Now you’ve taken the necessary precautions you can start learning some beginner guitar songs safe and effortlessly.
Hi Klaus. I’v been reading your website whole week already. I really enjoy in all your posts. They are all really useful.I’m advanced guitar player,but struggling with theory. Anyway you helped me a lot with motivation posts.And you changed my way of looking at guitar playing,and practicing… Greetings from Croatia!!
And i forgot…Thank you for Chords book
Klaus Crow says
Have fun with the 150 Essential Chords Book and thank you for the kind words.
Hi Klaus sir,
Proper posture is vital for every guitarist.Many bad habits are developed because of wrong posture.I read the article and it is very helpful.I am going to incorporate into my guitar playing.By following your suggestion we can prevent hand injuries.Thank you for considering my request and creating the post.Thanks for sharing.
Mike Grigorov says
First of all, thank you for you regular and useful articles.
About this one, I would like to know whether there are some specifics when we play an electric guitar instead of classical. Some of the time I am sitting while practicing, and it just doesn’t feel comfortable to do for a longer time. One issue is the level of the guitar relative to the chest – smaller body, so the guitar is lower than if it was a classical one and this leads to some odd angles between the left hand and the fingerboard. Also due to the thinner guitar body, the angle of the right hand is different compared to classic again.
Many of these issues get fixed when standing up and using a strap, but I guess I am not the only one to practice electric guitar while sitting.

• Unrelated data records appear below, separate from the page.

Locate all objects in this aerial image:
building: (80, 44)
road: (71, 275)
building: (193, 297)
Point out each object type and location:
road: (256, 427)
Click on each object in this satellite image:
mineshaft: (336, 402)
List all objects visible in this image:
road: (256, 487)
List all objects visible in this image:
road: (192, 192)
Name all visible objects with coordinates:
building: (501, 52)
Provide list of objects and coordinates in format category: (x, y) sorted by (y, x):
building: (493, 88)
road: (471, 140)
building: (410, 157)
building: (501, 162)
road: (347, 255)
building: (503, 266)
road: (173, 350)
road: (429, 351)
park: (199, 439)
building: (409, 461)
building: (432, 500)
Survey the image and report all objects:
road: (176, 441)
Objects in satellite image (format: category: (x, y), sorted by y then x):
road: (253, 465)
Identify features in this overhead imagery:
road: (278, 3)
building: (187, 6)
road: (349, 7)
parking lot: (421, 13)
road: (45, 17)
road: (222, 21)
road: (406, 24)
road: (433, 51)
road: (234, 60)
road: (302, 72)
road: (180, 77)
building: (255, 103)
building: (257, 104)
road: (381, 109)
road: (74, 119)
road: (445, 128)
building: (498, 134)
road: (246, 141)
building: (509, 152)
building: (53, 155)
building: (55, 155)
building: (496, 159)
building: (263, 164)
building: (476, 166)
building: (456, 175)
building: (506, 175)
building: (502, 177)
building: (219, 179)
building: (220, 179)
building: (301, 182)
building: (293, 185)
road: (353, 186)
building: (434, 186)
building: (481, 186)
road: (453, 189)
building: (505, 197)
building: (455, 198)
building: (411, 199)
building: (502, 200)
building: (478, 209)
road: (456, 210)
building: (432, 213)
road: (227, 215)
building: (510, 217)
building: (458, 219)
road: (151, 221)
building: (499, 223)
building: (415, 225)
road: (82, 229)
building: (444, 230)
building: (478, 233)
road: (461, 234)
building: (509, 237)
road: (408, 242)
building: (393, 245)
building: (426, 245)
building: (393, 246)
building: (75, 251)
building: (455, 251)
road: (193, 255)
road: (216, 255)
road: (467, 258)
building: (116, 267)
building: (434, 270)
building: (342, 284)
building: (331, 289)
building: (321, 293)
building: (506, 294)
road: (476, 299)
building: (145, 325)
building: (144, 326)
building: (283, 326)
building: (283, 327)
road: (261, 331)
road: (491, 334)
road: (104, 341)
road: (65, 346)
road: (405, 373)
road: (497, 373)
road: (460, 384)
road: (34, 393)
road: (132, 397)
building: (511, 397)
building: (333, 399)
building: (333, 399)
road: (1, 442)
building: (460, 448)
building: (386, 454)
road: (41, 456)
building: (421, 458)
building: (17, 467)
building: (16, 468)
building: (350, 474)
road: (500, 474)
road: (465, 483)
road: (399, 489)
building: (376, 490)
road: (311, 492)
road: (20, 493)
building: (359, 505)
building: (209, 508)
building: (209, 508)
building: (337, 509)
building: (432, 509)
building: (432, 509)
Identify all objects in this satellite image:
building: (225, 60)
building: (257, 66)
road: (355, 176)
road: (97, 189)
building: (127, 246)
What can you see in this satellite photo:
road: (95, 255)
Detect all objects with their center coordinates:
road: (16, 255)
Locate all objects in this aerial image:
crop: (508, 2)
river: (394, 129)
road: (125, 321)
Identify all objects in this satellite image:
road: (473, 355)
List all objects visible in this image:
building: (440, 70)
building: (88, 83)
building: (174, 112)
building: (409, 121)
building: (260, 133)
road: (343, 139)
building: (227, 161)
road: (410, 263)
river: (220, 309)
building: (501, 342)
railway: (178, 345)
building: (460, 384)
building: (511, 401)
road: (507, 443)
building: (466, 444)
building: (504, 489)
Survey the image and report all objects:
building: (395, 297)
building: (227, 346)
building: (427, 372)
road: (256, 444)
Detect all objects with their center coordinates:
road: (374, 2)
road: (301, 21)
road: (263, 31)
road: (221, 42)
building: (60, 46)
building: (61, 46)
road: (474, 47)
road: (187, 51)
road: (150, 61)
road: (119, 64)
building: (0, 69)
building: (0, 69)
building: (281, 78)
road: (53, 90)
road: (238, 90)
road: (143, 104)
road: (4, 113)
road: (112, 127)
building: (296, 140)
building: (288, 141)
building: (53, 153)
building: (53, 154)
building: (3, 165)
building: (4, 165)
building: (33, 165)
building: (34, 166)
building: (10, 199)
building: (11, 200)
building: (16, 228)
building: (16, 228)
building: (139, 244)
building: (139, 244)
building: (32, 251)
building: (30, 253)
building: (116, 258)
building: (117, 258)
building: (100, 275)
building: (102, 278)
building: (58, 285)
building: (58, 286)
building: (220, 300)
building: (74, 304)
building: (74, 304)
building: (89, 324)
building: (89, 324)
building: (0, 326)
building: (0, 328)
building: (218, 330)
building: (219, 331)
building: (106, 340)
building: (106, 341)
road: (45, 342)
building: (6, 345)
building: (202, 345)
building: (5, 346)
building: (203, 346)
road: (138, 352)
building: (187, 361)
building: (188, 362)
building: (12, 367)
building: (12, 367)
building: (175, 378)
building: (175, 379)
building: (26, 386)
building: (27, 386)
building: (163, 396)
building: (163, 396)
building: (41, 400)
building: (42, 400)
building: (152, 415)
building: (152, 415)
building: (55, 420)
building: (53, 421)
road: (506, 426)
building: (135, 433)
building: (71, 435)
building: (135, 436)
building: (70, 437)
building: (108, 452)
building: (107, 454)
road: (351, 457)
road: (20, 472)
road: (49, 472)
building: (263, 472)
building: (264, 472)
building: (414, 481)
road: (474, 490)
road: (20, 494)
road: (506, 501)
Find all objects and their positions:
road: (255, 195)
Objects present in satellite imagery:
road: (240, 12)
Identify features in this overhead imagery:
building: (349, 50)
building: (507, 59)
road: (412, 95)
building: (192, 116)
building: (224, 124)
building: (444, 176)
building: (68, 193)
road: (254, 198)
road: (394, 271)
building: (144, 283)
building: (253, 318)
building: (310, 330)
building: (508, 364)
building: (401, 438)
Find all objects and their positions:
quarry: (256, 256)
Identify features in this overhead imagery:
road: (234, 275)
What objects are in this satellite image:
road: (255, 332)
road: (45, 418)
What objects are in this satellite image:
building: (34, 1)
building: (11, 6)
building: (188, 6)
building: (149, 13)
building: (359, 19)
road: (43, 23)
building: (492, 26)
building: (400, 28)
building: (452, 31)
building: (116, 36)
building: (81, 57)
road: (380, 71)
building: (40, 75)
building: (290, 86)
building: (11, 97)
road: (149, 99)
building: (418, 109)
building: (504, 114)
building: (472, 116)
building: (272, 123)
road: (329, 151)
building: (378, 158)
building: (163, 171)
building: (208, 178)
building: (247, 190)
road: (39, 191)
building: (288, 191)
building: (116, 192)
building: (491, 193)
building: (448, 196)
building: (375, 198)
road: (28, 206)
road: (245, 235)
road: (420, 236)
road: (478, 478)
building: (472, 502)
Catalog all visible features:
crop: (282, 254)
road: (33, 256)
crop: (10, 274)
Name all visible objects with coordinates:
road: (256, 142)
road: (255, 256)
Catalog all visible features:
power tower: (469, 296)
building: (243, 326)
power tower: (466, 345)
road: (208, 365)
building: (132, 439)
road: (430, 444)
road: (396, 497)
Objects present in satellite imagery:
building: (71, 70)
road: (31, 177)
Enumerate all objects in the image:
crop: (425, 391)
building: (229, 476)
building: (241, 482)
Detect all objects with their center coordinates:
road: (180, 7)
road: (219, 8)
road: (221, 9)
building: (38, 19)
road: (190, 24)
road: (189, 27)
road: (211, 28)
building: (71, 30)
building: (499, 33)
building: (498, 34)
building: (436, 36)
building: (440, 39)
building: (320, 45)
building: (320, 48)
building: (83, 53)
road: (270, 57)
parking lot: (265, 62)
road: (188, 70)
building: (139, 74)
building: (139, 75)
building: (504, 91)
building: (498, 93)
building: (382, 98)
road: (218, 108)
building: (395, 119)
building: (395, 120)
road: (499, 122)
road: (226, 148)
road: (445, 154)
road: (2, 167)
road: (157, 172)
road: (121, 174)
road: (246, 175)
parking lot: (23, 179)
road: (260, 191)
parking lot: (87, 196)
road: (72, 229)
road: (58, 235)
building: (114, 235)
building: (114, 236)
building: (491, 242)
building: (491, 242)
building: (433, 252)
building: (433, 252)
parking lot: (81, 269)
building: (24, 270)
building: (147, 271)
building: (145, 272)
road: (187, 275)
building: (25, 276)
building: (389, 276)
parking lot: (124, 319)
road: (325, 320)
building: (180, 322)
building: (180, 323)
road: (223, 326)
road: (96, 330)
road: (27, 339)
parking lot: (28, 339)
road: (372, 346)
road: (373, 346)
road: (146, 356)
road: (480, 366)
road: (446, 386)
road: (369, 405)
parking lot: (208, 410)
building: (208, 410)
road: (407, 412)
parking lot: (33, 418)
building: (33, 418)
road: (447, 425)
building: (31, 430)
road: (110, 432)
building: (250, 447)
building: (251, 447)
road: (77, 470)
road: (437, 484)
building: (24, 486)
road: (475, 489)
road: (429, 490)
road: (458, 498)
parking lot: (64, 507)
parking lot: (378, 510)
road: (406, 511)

While standing properly and sitting properly is the best method, sometimes you don’t really know how bad it is until you try something else and feel a difference. You have to check out AlignMed. I happen to know a few extraordinary super stars. They could not get on stage without having their AlignMed on to keep them up for 2 hours with an Ax that feels like its 65 pounds around their neck. Really AlignMed is a career saver. Drummers too. For credibility in this area -the founder of AlignMed, Bill Schultz along with Ina Meibach, and Theatre Royal Plymouth produced the Quadrophenia stage production….Its the real deal.
Sorry, I should have shared. AlignMed is http://www.alignmed.com
DW @ My First Axe says
Good write up on how holding a guitar is actually supposed to go. I was actually playing the guitar years before anyone ever said “you’re holding it wrong” and I learned about the proper way to play. It felt funny at first to hold the guitar correctly, but then once I saw the advantages of how much easier it was to play I was all for it.
Klaus, I have been told the pinky on the right hand should not be used as an “anchor” on the scratchplate. One teacher said I should learn to use it along with the other fingers in fingerpicking. Others dictate only using the index, middle and ring fingers for fingerpicking, along with the thumb for the bass strings, but don’t say what to do with the pinky. I have a habit of keeping my pinky on the scratchplate, to help keep my hand in the right position, but should I stop doing that? Do you use your pinky in fingerpicking?
Albert J Sherrington says
I’m a senior citizen learning to play the guitar (acoustic). I’ve followed all your recommendations for holding the guitar. However, the base of it keeps sliding out which is effecting my fingers on the strings, causing the fingers to spread and dull the sound. Is there anything I can do from stopping this from happening? I can only play sitting down, I’m a leg amputee and wear an above the knee prosthesis.
I remember you from my IG feed (I’ve since deleted it), always enjoyed your lessons. I don’t know why I never landed on your site. I’m looking forward to perusing your site. Thanks for your hard work!